House Lemarie 1880'de kuruldu. Daha sonra, tüy veya çiçek süslemelerinin olmaması nedeniyle Paris şapkası açıkça bitmemiş görünüyordu. Bu nedenle, girişimci Madam Lemarier, sadece şapkanın değil, aynı zamanda herhangi bir kadının kıyafetinin de tamamlanamayacağı bu gerekli mücevherleri yapmaya karar verdi. Atölye Madam'ın kendi dairesinde açıldı. İki akrabasını ve birkaç arkadaşını davet etti - mutlu bir şekilde işe başlayan zanaatkar kadın. Tüm el sanatları şaheserleri, sıcak ve samimi bir aile ortamında yaratılmıştır. Ve sonra yetişkin oğul yardım etmeye başladı. İşinde daha da girişimci olduğu ortaya çıktı - siparişler arttı, işi daha hızlı yapmasına ve tüylerden ve çiçeklerden güzel süslemeler yaratmasına izin veren özel araçlar satın alındı. Bir süre sonra Madam Lemerier'in torunu André Lemarier de bu işe katıldı. Tüyler dünyanın farklı kıtalarından geldi. İlk başta kendi başlarına boyandılar, ancak daha sonra stüdyo bir konut binasında bulunduğundan yasaklandı ve kimyasallarla boyama kanunen yasaklandı. Yapacak bir şey yok - yasalara uyulmalıdır.
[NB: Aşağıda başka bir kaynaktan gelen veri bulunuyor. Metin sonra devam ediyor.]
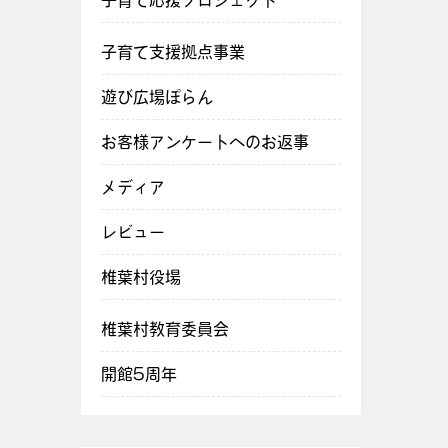
子育て応援プロジェクト
子育て支援拠点事業
遊び広場ぽらん
お客様アンケートへのお返事
メディア
レビュー
椎葉村役場
椎葉村教育委員会
開館5周年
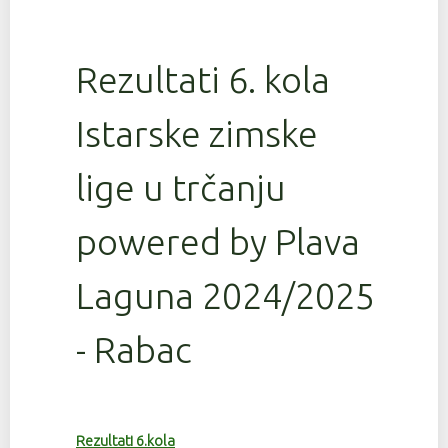
Rezultati 6. kola
Istarske zimske
lige u trčanju
powered by Plava
Laguna 2024/2025
- Rabac
Rezultati 6.kola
Şimdi stüdyo "Chanel" mirasına geçti ve Andre Lemarier, aile işinin emin ellerde olduğundan ve böyle nadir bir meslek olan zanaatkarlar için her zaman iş olacağından memnun. Her haute couture koleksiyonunda her zaman tüy veya çiçek süslemeli kıyafetler bulunur. Stüdyoda hala daha önce edinilmiş kuş tüylerinin ve hatta şu anda yasalarca yasaklanmış olan kuşların “altın rezervi” var. Ama çiçekler her yarım saatte bir zanaatkarların elinden çıkıyor. Örneğin, Chanel'in en sevdiği çiçek - kamelya - bir masumiyet ve saflık çiçeği, yarım saatten bir buçuk saate kadar sürer. Her şey çiçeğin boyutuna ve güzel çiçeğin yaratıldığı kumaşa bağlıdır. Çiçekler pamuk, ipek, kadife, tafta, deri, saten, kürk, tüvit ve hatta plastik ve kartondan yapılır. Sadece evde zanaatkarlar yılda 35.000 ila 40.000 çiçek yapar. Esnaf kadınları ürünleriyle gurur duyar. Örneğin 2005-2006 yıllarında içinde 2000 tül kamelya bulunan bir haute couture gelinlik yapılmıştır. Veya ısmarlama bir bale tutu Karl Lagerfeld, bin kuğu tüyünden. Tüylerin şaşırtıcı güzelliğini ve rengini payetlerin ışıltısıyla birleştirmenin mümkün olduğu beceriye yalnızca hayran olabilir ve hayran olabilirsiniz.
Atölyenin yaratıldığı sıcak ve samimi atmosfer, şimdi zanaatkarlar arasında da korunmaktadır.
Yves Saint Laurent bu atölye çalışmasını çok takdir etti ve son veda koleksiyonu kuş tüyü süslemelerden oluşuyordu.